Meredith A. Whitney appears poised to leave the industry that lifted her to fame.

The brokerage arm of the Meredith Whitney Advisory Group deregistered from Finra, the securities industry’s self-regulatory body, on Aug. 28, according to a filing.

As Bloomberg News points out, the firm’s most recent research report — “MWAG Weekly: FOMC Refrains From Tapering, The Punch Continues to Flow” — was published on its Web site on Sept. 19.

The termination of the firm’s brokerage license comes after a rocky period for the onetime star analyst, who shot to fame with her prediction in 2007 that Citigroup would be forced to cut its dividend. When the embattled bank did just that, she began to collect accolades as a kind of psychic and was celebrated as a wise woman of the markets. Michael Lewis once dubbed her “the closest thing Wall Street has to an oracle.”

The success that her Citigroup call created prompted Ms.
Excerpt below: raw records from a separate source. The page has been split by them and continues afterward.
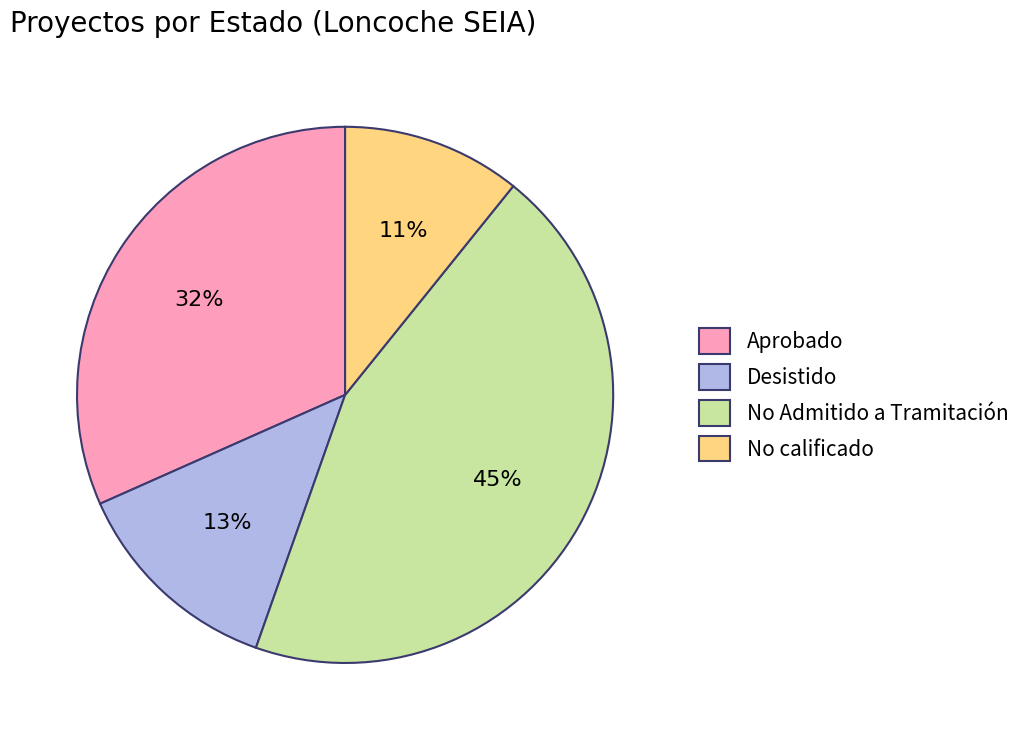

Which slice is the largest?

No Admitido a Tramitación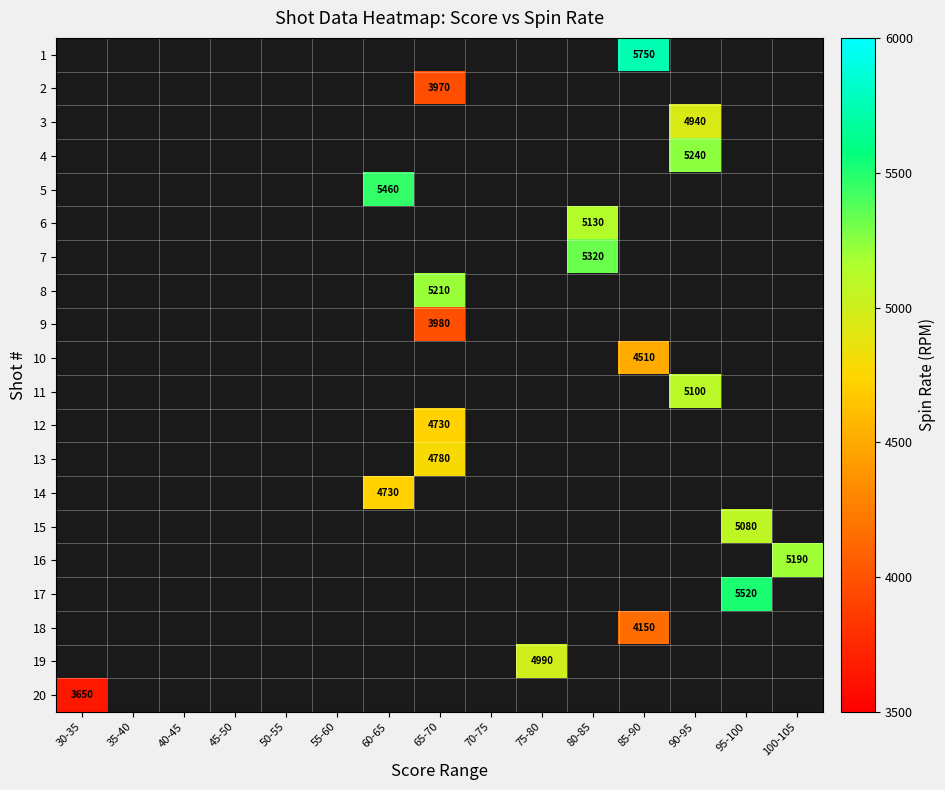

What is the maximum value shown in the chart?

5750.0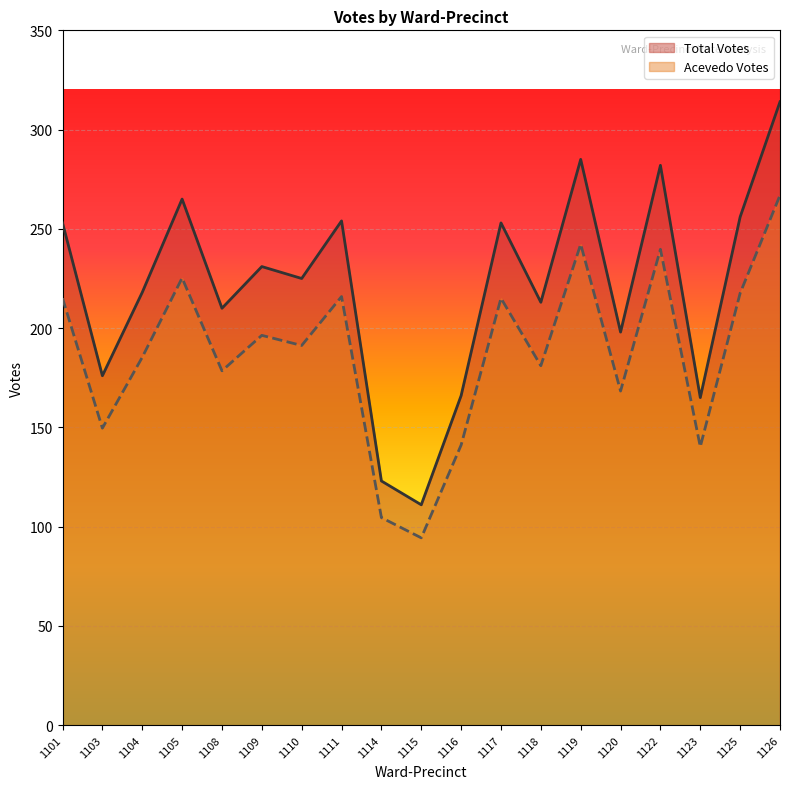

Which label corresponds to the largest value in the chart?

1126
Whitney to strike out on her own in 2009, founding a research and brokerage firm. Her first big prediction since then — made on “60 Minutes” — was a wave of municipal bond defaults, spanning from 50 to 100 issues.

That call drew criticism across Wall Street, with skeptics arguing that Ms. Whitney did not understand the basic structure of municipal bonds. Though Ms. Whitney said her prediction was based on “a guesstimate,” she hasn’t backed down.

In fact, she published a book earlier this year, “Fate of the States: The New Geography of American Prosperity,” arguing that coastal states would struggle while interior ones would benefit from booms in oil and gas production and manufacturing. And she wrote in The Financial Times in July that a Detroit bankruptcy would portend a number of other bankruptcy filings by municipalities.

All the same, Ms. Whitney seems poised to move onto her next venture. According to Finra records, Ms. Whitney is the managing principal of Kenbelle Capital, a “long/short” fund. And according to a legal notice published in The Royal Gazette, Bermuda’s main newspaper, Kenbelle Capital has applied for a permit to “engage in or carry on trade or business in Bermuda.”

A representative for Ms. Whitney was not immediately available for comment.